Were risks flagged before rollout?
Yes — IDinsight produced a pre‑deployment review warning the model was inequitable and that the training data were stale and unrepresentative. Officials deployed the model anyway.
What tangible harms have occurred?
Reported harms include premium increases of 10–20% of household income for some families, skipped care, cashflow problems for hospitals, and public protests.
Practical checklist — what leaders must do now
- Immediate relief: Pause enforcement of contested premium assignments and implement an emergency waiver or temporary subsidy for households who can demonstrate financial hardship.
- Independent audit and remediation: Commission a public, independent audit of the model’s performance (include confusion‑matrix metrics: false positives/negatives by region and demographic) and publish the results and corrective timeline.
- Appeals and rechecks: Launch a fast, low‑cost appeals process with verified re‑assessment options and community‑based grievance handlers.
- Data and model governance: Require vendors to publish model documentation, training data provenance, and a roadmap for continuous recalibration funded by government/donors.
- Pilots and thresholded rollouts: Tie national rollouts to pre‑agreed performance thresholds (maximum allowable exclusion error) and use randomized audits during pilots.
- Consider alternatives: Evaluate phased universal subsidies for essential services, hybrid targeting (community verification + PMT), or smaller universal blocks for the most critical care.
Methods note — what an independent pre‑deployment review would (and did) look for
IDinsight’s review focused on representativeness of training data and fairness metrics; it recommended more recent, regionally stratified data, and stronger testing for exclusion errors among the poorest.
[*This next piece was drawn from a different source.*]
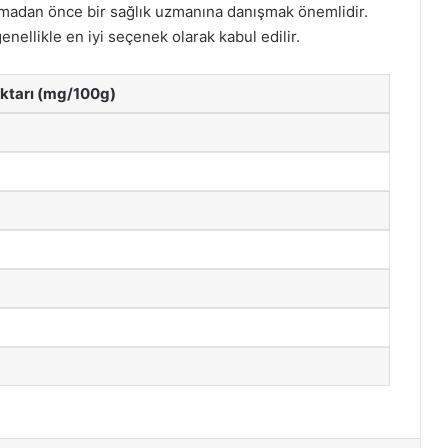
lanmadan önce bir sağlık uzmanına danışmak önemlidir.
nellikle en iyi seçenek olarak kabul edilir.
iktarı (mg/100g)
The kinds of tests that would have caught major problems include held‑out regional validation, randomized audits that compare predicted scores to consumption surveys, and fairness checks across urban/rural, gender and informal‑sector subgroups.
Why this matters for AI for public services and AI governance
AI for public services and algorithmic targeting promise efficiency and scale, especially where administrative data are thin. But efficiency without fairness becomes a policy harm. The SHA case shows the consequences of: choosing a cheap, scalable targeting tool; ignoring independent technical warnings; and failing to build transparency and recourse into the system. Those are governance decisions, not inevitable technical failures.
“No Kenyan will be left behind.” — President William Ruto
Final verdict and takeaways for leaders
Technology amplified a policy decision. The choice to use PMT, the choice to prioritize avoiding undercharging wealthier households, and the choice to roll out nationally despite warnings are political and managerial choices with measurable human costs. For executives, policy teams, and donors advising on AI deployments: insist on rigorous pre‑deployment testing, transparent model documentation, public grievance channels, and metrics that matter for human outcomes — not just cost savings on paper.
Algorithms can improve public services, but they are tools within a policy ecosystem. When that ecosystem is weak — stale data, perverse incentives, weak accountability — the algorithm magnifies the weakness. The immediate job is remediation: protect vulnerable households, fix the model governance, and rebuild trust before the costs of getting it right become irreversibly high.
Sources: reporting and audits by Africa Uncensored, Lighthouse Reports, The Guardian, and a pre‑deployment review by IDinsight. Background on PMT and donor history cited from public World Bank materials on targeting and social protection.